Lay Summary
Proposal No. IBD-0055
Principal Investigator: Derek P. Jewell, BM, BCh, DPhil
Applicant Organization: University of Oxford (United Kingdom)
Project Title: Identification of the susceptibility gene for colonic Crohn's disease by targeted positional cloning and microarray expression studies
Period of Award: March 1, 2003 - February 29, 2004
Crohn’s disease (CD) is an inflammatory bowel disease that causes ill health in 0.5% of people in the Western world. We believe that the development of this form of inflammation of the gut is the result of a combination of genetic factors and factors in the environment, including normal gut bacteria. The genetic factors that contribute to this disease have been widely studied, and a number of areas of the human genome have been highlighted. However, it was only in 2001 that the first disease gene, known as NOD2 or CARD15, was identified. Common differences in this gene are associated with disease in about one-third of patients, and we have recently shown that this is particularly true for those patients with disease in the ileum, a specific region of the gut. This genetic evidence confirms our clinical suspicion that CD is not single disorder, but a family of closely related diseases that demonstrate similar symptoms and signs that are a result of different genetic abnormalities.

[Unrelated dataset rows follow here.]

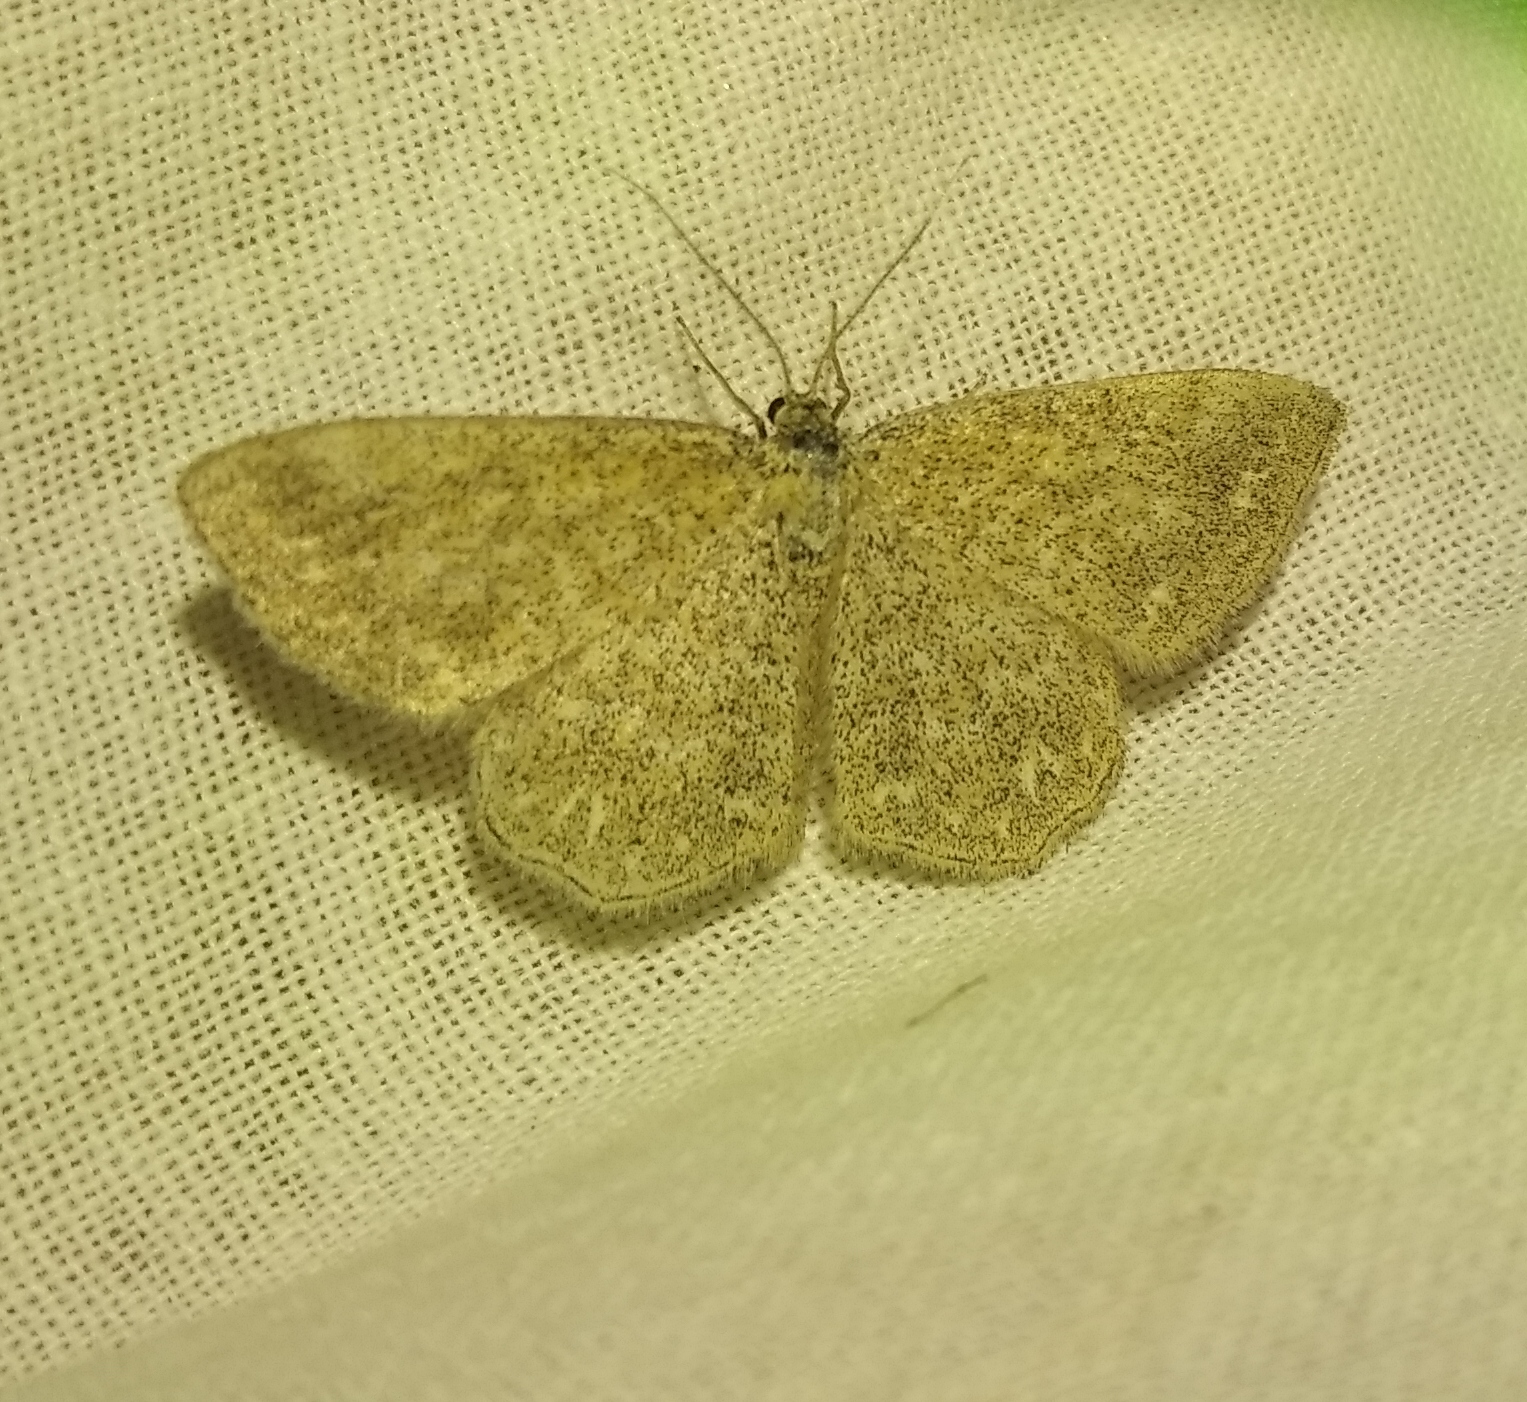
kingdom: Animalia
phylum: Arthropoda
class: Insecta
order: Lepidoptera
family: Geometridae
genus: Scopula
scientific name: Scopula immorata
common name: Lewes wave
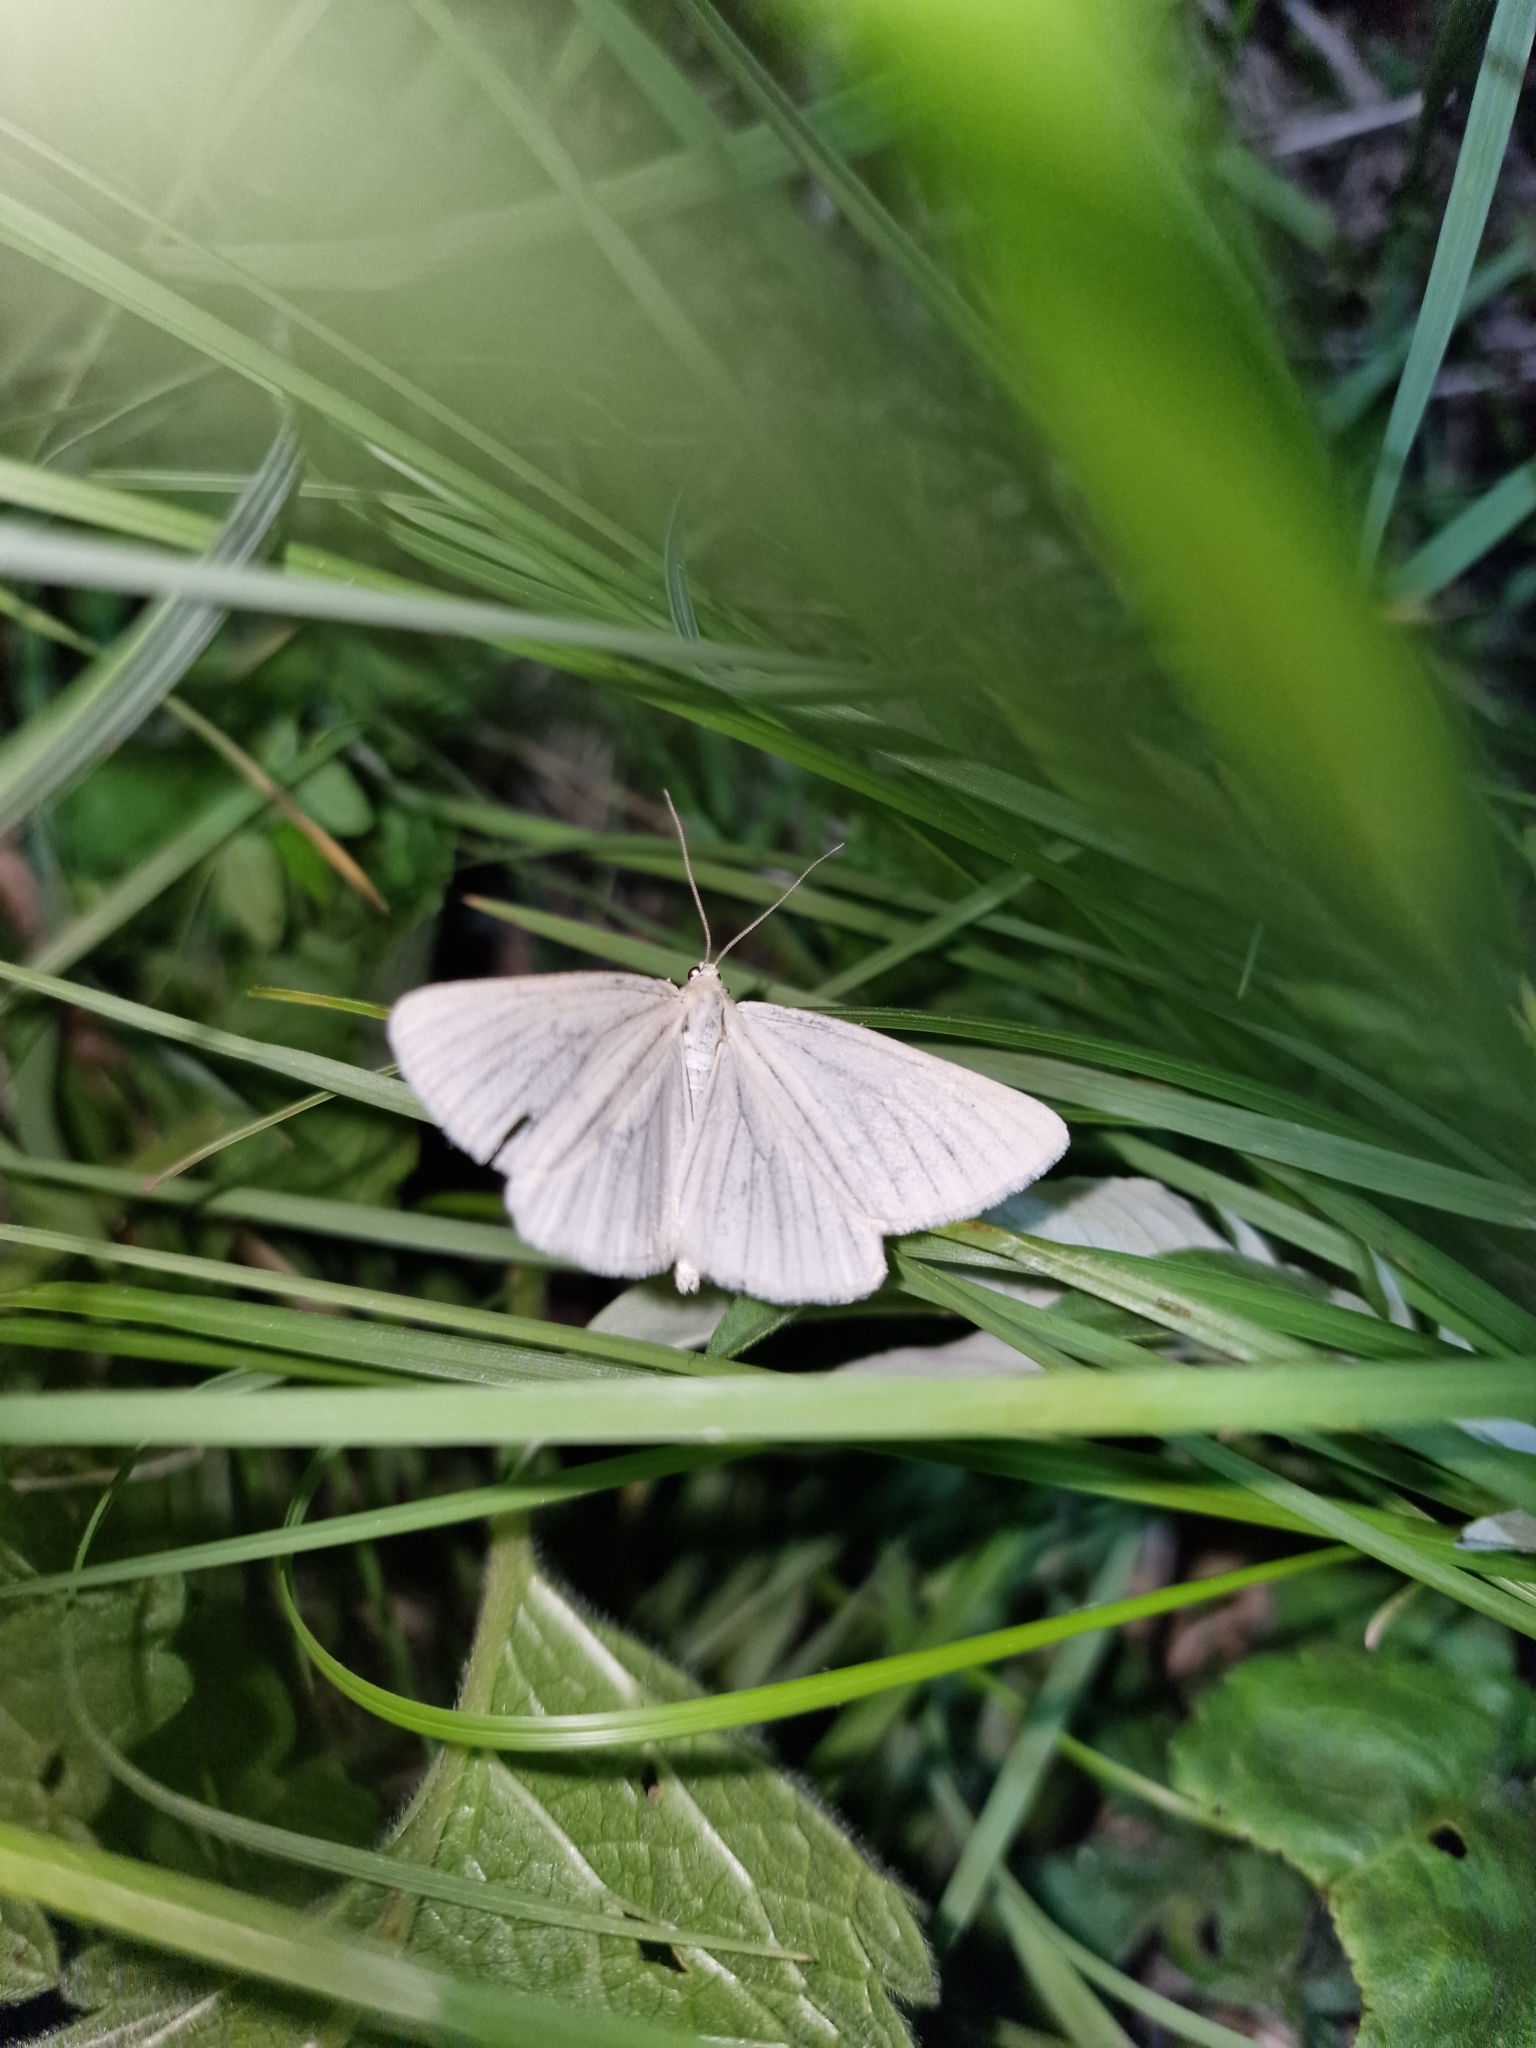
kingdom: Animalia
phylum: Arthropoda
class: Insecta
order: Lepidoptera
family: Geometridae
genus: Siona
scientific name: Siona lineata
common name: Black-veined moth
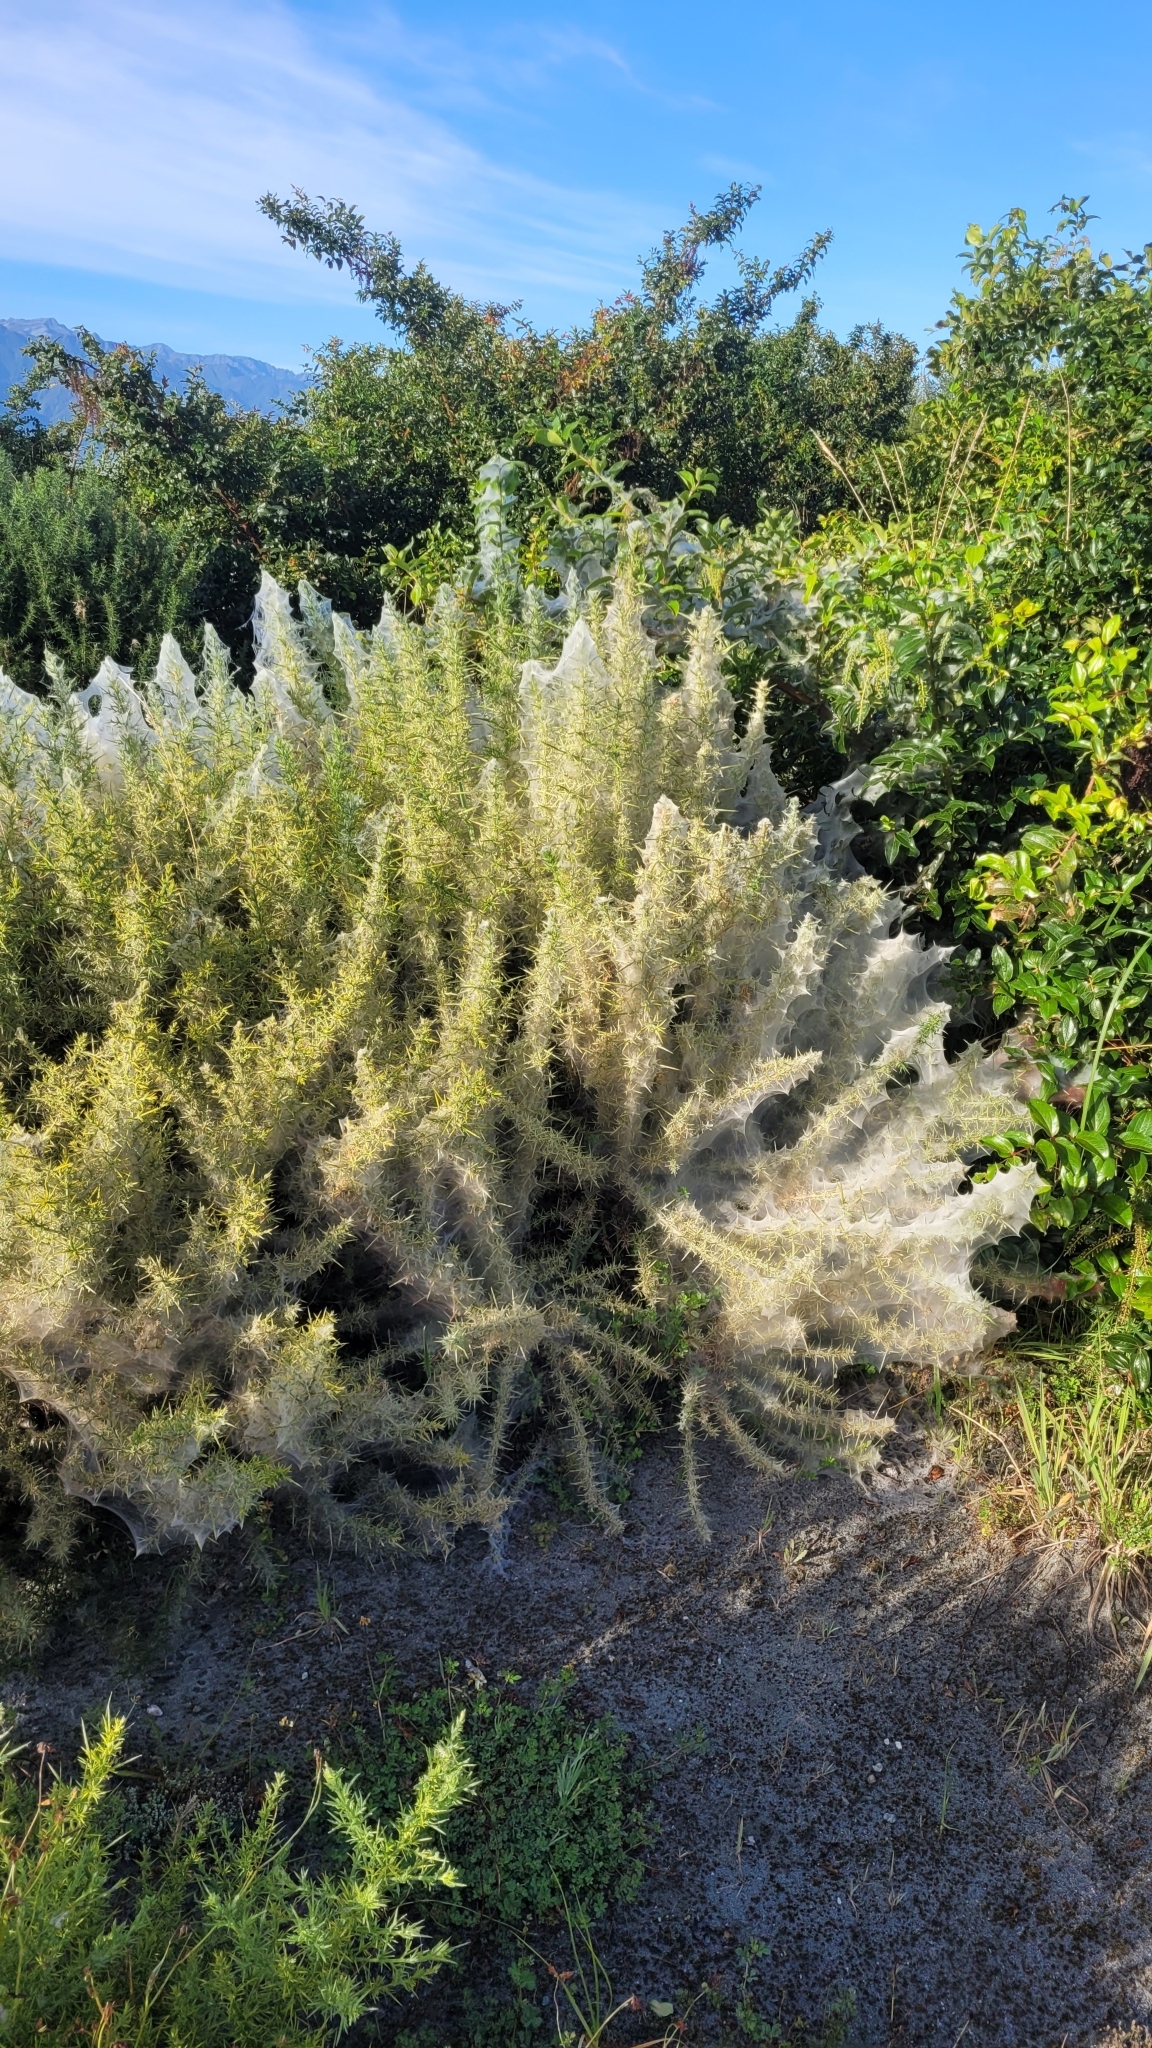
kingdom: Plantae
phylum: Tracheophyta
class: Magnoliopsida
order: Fabales
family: Fabaceae
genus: Ulex
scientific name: Ulex europaeus
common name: Common gorse
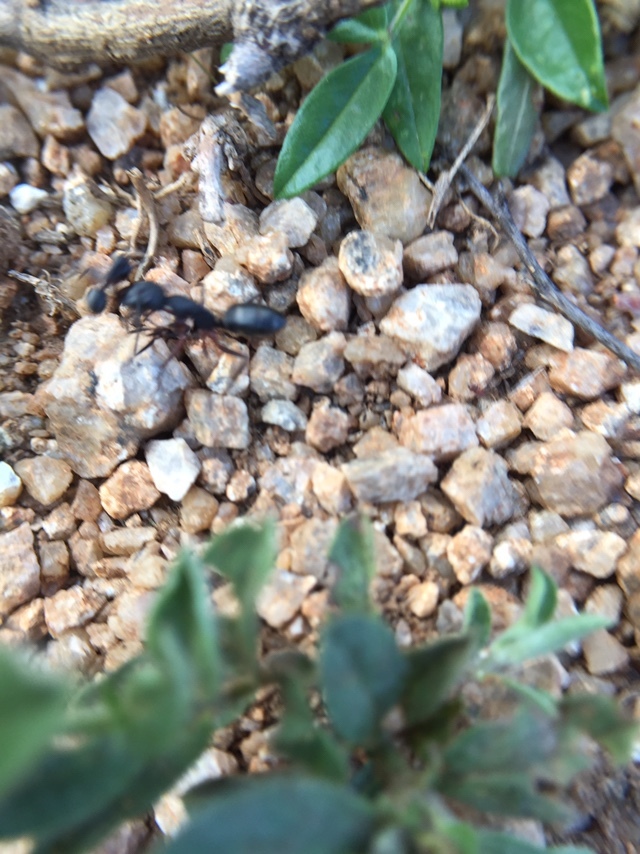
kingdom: Animalia
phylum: Arthropoda
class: Insecta
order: Hymenoptera
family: Formicidae
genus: Camponotus
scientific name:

The aim of this study is to identify which genes are responsible for the variant of CD that affects the large bowel. We plan to use a combination of approaches: first, we will identify which genes are activated in the blood and colon during the early stages of a disease flare. To do this, we will study patients whose colon has been taken out of circuit by a “defunctioning ileostomy.” This treatment is used because diverting the feces from the large bowel may result in improvement in inflammation in that area. In previous studies performed by ourselves and by colleagues in Belgium, we have shown that we can reactivate disease in a limited manner by controlled contact with an individual’s own feces. In this study, we will biopsy the colon and take blood from patients before and after contact with feces. These samples will be studied to identify which genes are activated during the course of disease. To make sure that we are not identifying genes that normally activate in this situation, we will compare results from patients who have had a “defunctioning ileostomy” for CD with those who have had the same treatment for cancer. We will then sequence these genes to see if they harbor common variations that may influence the gene’s function. Finally, we will use our large group of 1500 CD patients to test if these gene variants are associated with specific kinds of disease pattern.